* Problem to work on
Answer with one figure only, the number of lines below in which "Sururi" occurs.

Records drawn from a dataset:
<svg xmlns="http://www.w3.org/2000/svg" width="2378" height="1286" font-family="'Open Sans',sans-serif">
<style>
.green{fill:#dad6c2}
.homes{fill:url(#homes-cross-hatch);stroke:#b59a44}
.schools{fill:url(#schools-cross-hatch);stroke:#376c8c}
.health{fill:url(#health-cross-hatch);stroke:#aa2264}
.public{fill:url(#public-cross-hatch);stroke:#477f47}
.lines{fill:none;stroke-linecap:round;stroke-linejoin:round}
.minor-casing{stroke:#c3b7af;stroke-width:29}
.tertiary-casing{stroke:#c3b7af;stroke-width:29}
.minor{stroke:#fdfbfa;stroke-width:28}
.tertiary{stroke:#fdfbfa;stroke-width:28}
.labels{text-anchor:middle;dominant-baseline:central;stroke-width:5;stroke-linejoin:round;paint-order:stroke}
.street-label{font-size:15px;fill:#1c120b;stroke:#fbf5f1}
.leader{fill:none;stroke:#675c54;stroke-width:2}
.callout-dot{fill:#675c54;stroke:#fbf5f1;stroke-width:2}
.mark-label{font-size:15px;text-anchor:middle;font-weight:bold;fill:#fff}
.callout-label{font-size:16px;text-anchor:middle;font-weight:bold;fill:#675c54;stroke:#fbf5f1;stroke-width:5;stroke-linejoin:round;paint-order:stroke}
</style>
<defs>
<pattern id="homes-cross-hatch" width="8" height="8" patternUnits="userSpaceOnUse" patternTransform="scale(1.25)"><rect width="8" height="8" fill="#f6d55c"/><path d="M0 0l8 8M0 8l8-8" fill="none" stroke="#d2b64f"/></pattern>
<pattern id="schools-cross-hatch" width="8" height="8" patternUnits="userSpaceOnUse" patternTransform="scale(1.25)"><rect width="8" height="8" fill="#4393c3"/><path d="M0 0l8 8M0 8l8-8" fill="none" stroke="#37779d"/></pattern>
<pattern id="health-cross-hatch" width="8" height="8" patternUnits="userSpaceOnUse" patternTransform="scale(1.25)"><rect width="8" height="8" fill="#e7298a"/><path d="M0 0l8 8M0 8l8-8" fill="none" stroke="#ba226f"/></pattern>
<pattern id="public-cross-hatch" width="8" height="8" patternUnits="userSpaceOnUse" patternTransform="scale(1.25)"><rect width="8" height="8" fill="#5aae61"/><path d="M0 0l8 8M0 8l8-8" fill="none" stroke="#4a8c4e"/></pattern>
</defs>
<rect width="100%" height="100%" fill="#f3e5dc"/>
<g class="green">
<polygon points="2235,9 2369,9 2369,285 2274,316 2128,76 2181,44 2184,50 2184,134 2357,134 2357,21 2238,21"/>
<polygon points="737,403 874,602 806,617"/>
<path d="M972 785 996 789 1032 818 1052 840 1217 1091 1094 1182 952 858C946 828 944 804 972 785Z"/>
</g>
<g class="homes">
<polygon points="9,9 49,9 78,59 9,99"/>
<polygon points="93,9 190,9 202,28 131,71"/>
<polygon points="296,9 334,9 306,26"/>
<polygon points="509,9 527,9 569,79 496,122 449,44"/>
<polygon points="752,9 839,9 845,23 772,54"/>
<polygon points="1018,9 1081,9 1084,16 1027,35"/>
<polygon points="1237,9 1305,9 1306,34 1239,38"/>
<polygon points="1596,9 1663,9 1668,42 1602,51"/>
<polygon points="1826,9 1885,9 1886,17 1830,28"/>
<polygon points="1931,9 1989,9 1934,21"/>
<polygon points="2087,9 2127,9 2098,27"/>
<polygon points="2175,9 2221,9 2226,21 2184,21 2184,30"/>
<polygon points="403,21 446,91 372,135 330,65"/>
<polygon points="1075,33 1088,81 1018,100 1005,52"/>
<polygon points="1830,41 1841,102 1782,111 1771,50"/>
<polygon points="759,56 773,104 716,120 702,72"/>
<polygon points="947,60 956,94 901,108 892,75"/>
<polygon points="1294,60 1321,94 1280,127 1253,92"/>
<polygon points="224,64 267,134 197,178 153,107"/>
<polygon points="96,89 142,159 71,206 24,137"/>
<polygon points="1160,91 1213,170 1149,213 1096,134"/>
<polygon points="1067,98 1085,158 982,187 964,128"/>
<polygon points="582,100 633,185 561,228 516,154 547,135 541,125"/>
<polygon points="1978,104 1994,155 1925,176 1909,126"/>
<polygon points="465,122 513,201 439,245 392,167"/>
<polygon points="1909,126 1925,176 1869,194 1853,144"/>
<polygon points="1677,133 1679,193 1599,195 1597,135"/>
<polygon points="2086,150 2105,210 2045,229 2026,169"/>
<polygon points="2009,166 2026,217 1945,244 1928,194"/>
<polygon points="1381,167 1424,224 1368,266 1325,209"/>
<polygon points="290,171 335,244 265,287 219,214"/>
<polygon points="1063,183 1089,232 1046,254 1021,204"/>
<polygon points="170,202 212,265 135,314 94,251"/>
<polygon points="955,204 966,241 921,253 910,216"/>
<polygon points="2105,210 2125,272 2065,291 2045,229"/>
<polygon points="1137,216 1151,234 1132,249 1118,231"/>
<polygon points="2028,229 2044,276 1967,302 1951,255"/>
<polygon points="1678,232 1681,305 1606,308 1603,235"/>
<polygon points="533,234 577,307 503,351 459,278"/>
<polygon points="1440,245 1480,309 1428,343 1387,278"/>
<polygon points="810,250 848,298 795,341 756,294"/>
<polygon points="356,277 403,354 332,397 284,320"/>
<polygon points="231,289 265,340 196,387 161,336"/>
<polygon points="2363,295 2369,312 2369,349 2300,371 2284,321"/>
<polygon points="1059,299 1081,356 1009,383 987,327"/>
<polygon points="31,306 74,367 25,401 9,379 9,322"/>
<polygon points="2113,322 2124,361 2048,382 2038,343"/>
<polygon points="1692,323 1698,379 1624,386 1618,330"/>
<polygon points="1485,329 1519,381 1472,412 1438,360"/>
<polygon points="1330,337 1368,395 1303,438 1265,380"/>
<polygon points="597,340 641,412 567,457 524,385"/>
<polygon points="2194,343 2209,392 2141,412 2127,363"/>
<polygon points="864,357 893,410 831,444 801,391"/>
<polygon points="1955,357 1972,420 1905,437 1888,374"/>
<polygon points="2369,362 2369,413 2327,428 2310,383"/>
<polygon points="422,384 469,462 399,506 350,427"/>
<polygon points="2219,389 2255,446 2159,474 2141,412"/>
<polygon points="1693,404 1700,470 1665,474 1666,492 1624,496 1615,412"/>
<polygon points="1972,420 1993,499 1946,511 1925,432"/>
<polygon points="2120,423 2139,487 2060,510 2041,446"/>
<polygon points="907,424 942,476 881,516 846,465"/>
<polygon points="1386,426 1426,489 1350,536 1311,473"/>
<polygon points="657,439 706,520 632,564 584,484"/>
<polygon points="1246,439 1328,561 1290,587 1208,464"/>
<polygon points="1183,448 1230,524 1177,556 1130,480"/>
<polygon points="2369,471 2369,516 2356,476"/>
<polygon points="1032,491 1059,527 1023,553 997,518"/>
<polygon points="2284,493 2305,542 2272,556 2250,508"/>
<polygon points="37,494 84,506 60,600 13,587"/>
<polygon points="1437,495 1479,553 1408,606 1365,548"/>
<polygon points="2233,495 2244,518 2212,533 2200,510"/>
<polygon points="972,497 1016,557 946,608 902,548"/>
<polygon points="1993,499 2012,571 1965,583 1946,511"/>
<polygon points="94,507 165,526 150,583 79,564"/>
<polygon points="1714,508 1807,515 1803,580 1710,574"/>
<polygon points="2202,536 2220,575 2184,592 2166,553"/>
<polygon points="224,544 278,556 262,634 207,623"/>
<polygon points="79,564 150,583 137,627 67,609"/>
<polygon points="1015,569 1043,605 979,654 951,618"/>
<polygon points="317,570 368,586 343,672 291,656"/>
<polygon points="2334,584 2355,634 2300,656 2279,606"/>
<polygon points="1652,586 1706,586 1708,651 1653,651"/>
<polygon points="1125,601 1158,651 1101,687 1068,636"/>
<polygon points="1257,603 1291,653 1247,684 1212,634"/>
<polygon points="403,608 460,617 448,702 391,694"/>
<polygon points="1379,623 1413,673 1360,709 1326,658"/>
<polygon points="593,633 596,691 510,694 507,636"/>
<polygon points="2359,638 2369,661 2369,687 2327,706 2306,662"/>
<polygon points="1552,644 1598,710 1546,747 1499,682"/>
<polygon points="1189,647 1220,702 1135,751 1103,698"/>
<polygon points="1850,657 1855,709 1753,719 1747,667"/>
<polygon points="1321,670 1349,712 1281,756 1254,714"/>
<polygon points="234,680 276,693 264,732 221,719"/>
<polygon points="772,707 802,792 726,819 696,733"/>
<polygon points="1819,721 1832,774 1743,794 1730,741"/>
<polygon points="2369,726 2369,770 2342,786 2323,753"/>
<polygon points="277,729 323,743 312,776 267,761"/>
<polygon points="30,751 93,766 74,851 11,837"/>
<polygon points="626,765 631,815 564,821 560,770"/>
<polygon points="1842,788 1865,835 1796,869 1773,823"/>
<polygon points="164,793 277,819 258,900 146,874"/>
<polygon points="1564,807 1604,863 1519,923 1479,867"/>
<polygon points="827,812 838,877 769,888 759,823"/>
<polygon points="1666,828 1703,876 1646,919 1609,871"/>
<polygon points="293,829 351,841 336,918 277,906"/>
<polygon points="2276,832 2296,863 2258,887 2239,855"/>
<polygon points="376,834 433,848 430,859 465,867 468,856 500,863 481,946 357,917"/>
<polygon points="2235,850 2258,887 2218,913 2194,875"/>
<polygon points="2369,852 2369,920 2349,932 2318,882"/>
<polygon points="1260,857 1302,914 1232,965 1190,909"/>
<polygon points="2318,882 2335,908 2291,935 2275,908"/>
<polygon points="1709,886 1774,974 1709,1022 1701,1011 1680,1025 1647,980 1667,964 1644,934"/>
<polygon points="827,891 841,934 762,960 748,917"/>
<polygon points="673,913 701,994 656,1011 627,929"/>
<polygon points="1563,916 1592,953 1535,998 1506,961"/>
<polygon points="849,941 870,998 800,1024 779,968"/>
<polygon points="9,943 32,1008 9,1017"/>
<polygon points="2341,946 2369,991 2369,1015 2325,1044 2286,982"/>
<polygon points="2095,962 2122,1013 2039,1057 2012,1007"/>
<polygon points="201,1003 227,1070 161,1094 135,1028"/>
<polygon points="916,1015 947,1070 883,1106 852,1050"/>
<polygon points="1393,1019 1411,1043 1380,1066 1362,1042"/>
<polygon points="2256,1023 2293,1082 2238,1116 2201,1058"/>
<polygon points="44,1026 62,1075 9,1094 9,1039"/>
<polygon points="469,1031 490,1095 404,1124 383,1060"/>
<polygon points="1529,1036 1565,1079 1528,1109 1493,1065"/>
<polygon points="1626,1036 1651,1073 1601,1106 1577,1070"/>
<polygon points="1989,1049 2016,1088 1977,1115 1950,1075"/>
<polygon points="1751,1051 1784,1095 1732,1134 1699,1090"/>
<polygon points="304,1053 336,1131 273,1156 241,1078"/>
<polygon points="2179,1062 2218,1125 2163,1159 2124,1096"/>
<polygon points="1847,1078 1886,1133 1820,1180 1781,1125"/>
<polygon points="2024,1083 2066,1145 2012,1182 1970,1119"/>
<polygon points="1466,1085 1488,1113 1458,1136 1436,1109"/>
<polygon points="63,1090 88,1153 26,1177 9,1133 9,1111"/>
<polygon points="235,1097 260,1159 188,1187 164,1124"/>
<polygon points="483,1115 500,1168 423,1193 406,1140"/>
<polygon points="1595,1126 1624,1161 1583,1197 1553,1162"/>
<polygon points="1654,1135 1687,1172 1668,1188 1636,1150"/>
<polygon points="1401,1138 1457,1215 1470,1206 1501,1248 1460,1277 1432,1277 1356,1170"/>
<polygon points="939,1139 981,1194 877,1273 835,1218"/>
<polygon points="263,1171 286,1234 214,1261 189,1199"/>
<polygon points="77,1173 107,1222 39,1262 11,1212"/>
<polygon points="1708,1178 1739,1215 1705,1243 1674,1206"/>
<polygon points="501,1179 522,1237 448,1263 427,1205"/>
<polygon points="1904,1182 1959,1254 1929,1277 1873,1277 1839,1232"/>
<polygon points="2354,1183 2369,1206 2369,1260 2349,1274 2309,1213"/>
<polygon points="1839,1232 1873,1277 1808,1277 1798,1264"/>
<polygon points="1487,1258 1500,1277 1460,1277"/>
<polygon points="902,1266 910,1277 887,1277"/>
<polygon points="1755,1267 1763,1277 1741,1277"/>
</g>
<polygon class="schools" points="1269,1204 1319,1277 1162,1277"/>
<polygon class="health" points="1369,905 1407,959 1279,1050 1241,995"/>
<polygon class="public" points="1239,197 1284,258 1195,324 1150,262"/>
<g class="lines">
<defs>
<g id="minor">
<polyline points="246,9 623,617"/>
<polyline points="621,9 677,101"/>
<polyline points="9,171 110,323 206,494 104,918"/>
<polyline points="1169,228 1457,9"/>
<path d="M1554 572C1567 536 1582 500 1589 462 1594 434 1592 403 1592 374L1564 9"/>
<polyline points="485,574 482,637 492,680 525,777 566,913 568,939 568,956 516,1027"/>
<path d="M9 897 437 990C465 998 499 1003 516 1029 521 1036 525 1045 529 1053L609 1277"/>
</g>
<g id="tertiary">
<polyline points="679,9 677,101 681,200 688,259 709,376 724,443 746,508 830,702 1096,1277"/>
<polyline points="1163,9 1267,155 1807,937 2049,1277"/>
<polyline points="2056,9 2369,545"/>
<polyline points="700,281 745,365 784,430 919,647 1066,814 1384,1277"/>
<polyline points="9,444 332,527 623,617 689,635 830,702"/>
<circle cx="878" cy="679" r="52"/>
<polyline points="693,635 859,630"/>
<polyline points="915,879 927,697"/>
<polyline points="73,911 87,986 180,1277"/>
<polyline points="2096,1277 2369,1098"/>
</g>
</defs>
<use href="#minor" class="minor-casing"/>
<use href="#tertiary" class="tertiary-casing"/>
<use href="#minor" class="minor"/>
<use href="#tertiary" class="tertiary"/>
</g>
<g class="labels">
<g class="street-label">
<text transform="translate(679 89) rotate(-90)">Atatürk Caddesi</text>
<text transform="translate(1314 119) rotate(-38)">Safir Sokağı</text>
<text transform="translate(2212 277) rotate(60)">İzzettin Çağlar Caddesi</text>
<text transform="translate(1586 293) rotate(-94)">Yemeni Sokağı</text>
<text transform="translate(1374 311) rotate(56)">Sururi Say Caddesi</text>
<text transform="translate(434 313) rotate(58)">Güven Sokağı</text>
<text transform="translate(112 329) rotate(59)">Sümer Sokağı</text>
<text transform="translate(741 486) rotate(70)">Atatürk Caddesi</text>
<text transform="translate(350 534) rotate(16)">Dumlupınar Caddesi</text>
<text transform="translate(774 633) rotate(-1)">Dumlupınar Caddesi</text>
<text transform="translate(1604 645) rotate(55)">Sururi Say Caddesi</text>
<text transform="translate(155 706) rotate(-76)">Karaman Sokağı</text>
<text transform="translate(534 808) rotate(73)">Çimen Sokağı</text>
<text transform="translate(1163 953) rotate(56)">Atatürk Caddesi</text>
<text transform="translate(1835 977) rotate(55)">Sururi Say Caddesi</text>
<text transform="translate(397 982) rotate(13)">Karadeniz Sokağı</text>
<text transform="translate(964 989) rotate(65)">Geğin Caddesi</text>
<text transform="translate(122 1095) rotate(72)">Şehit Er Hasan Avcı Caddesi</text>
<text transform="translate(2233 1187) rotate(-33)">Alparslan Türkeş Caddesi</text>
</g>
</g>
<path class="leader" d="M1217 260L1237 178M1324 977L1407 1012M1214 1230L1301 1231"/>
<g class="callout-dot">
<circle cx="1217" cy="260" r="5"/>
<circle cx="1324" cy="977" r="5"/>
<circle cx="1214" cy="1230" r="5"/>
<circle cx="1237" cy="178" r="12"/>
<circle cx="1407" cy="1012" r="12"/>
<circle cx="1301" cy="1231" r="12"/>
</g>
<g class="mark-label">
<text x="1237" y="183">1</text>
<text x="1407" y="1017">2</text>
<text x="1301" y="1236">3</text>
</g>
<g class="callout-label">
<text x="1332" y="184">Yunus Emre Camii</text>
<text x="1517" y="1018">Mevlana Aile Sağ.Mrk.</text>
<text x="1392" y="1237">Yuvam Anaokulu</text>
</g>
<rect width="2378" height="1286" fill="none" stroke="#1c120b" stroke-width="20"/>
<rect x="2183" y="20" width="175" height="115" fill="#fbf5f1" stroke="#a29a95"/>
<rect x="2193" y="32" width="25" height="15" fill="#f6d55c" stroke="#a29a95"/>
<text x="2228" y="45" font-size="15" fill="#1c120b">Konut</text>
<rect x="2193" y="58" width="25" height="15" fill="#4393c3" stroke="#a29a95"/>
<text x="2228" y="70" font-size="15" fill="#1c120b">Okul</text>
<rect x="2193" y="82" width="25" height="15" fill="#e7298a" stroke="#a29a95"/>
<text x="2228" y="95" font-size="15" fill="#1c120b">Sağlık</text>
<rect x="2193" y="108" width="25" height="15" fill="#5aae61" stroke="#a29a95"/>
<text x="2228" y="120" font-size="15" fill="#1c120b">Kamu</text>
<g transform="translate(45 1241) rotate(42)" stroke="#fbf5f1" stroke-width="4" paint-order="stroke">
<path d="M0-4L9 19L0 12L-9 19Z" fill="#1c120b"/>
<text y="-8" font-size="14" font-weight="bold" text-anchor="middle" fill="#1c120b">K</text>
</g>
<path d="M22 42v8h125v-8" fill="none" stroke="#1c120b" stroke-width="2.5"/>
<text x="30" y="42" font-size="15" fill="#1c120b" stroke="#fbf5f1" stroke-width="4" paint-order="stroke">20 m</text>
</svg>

* Completed task
3